For the past few days, Bonface has heard many conversations, and has seen the light of the Lord shining through the people we met. When I saw him in the morning, I asked him how he was doing. He looked at me with a playful grin and replied, “Praise Jesus,” in a quiet voice. Then, he quickly glanced around as if someone may have seen him. I asked him if he had a Bible, and he did not. I said, “If we give you one, will you read it?” His answer was “yes.” I told him that I wanted to see him in heaven someday, and he agreed.
In America, I face more flops than wins when it comes to talking to someone about Jesus. Either I get brushed off, mocked, or a number of other things. But here, almost everyone embraces us in the conversation. There is a hunger for knowing God here, more than I have ever experienced before. The people are appreciative that someone has taken interest in their eternal destination. For all those who want to be part of the great harvest, they need to join in God’s will.
My new friend Nazeer had given me a contact for buying Bibles, but little did I know, it was the director of the Malawi Bible Society. After much negotiation, he and I were able to agree upon a price. The first 800 Bibles that God has already provided cost us $10 apiece, but the next 5,000 Bibles, we will be able to purchase for $6.25 apiece. Praise Jesus, it’s a huge blessing. Now we’ll be able to give out many more Bibles for the same amount of money. The director also thanked God for making the provision possible.
One interesting thing that I’ve observed here is that the middle finger is used quite prominently for pointing, especially when reviewing documents. In America, someone might take offense to it, but in Malawi they are unaware of what it means. And I’m not telling. There’s a certain amount of innocence that still exists here, and I would say an even higher degree of innocence remains out in the villages. I believe that’s a major contributing factor to their pure form of worship. I believe childlike faith is a way of life for many here, and I don’t mean it in a disrespectful way whatsoever. That type of faith is what we all should be striving to obtain.

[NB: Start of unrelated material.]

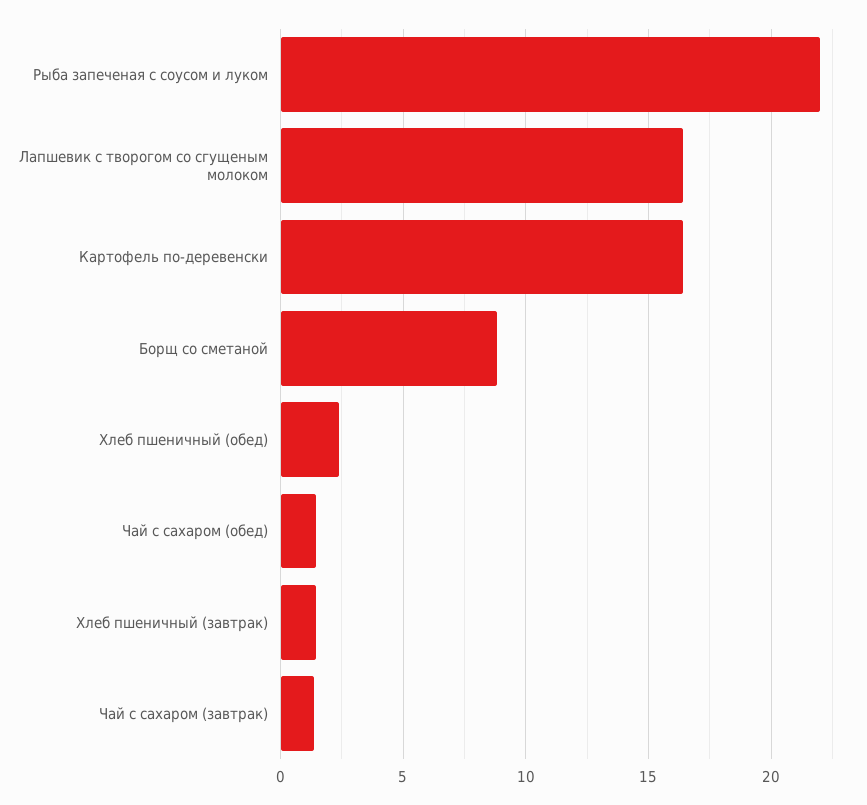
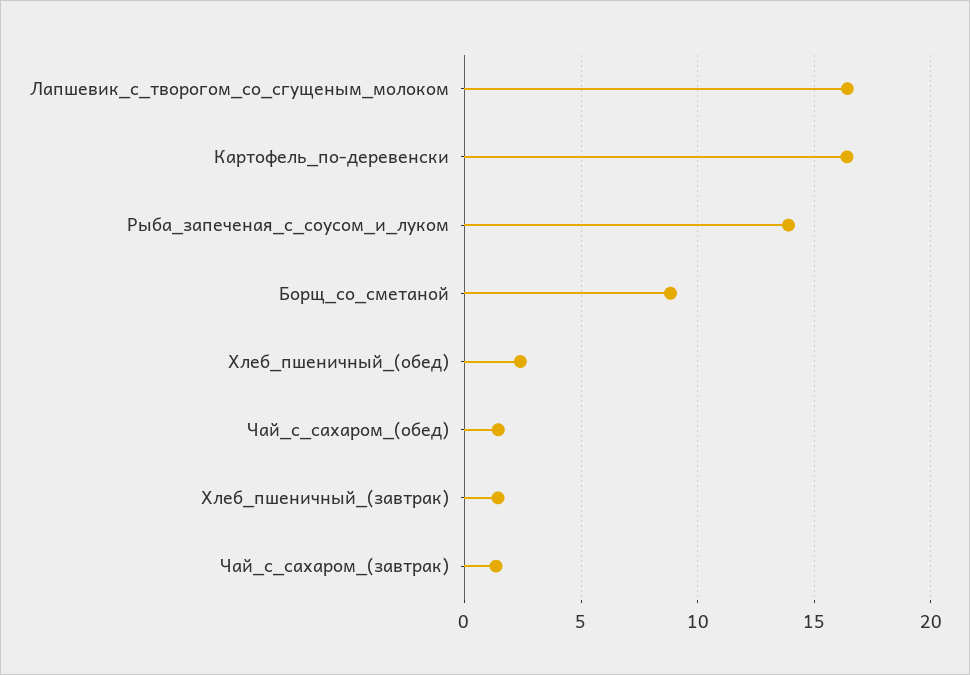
Рыба запеченая с соусом и луком: 22 -> 14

The next thing on the list was to locate a house. Nearly 12 hours after our day had begun, we went and examined a potential house. The complex was completely gated, with a large brick wall surrounding it, which definitely gave it a feeling of security. The size of the house was much larger than I anticipated, and the yard is full of shrubs and plants and a garden. The house includes four bedrooms, three baths, one and a half kitchens, two large meeting rooms, plus some storage and an attached two-car garage. It could be segregated to allow groups of youth on mission trips, maybe as many as 15 at a time, and still have plenty of room for recreation. Males and females could each have their own quarters and separate bathrooms. For a small fee we could also get a gardener and gatekeeper that could monitor the property at all times, all for less than $700 a month.

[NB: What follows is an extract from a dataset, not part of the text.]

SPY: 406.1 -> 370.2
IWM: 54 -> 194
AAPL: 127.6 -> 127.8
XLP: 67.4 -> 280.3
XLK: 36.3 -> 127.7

That may seem like a lot, but we are staying at one of the cheapest hotels with modern conveniences (running water, a toilet that flushes and a shower) for the discounted rate of $65 a night. So one month of two hotel rooms would equal over five months of rent for the house, which will easily house twice as many missionaries—or even more if it’s set up in bunk bed style. Plus, while we’re back in the states, EchoAfrica continues its mission spreading the word of God in a powerful way. This day has been blessed by the Almighty. There’s no other way to explain all these events. All I can say is, “Praise Jesus!”